Beautifully told, with engaging depth and richness, this stand-alone novel, the latest in Shinn's Samaria series (Archangel, etc.), will win new readers and delight existing fans. In an expansion of a folk tale briefly related in Archangel, the Edori wanderer Susannah becomes the Angelica of the archangel Gaaron, giving up her peripatetic life and her faithless lover to live with the angels. One subplot concerns the mystery of the strange men who can literally disappear and have long sticks that shoot fire and destroy entire campsites and villages. In another subplot, Gaaron's sister, Miriam, a perverse and uncontrollable mortal, goes to live with the Edori but ends up involved in something much larger when her tribe captures one of the alien men.

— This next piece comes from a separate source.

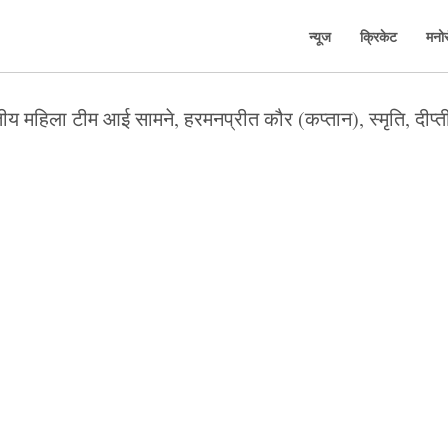
न्यूज
क्रिकेट
मनो
य महिला टीम आई सामने, हरमनप्रीत कौर (कप्तान), स्मृति, दीप्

Underneath the action lies a love story, all the more realistic for its quietness, as a homesick woman used to showing her feelings comes to love an angel used to hiding his. Threaded through the intertwining plots is the gorgeous prose music, the bright strand that links all the Samaria novels. The fantastic tone of the novel belies its SF underpinnings: Susannah's dreams of silver and glass panels evoke technology, and the dramatic conclusion, melding machine and dream, is an emotional high point. This SF-fantasy hybrid will please lovers of plot and world-building as well as romance. (Mar. 4)
Forecast:Women, the obvious target for this one, will be attracted by the ethereal yet far from glamorous female figure on the jacket. A review in
Romantic Times will give an extra boost.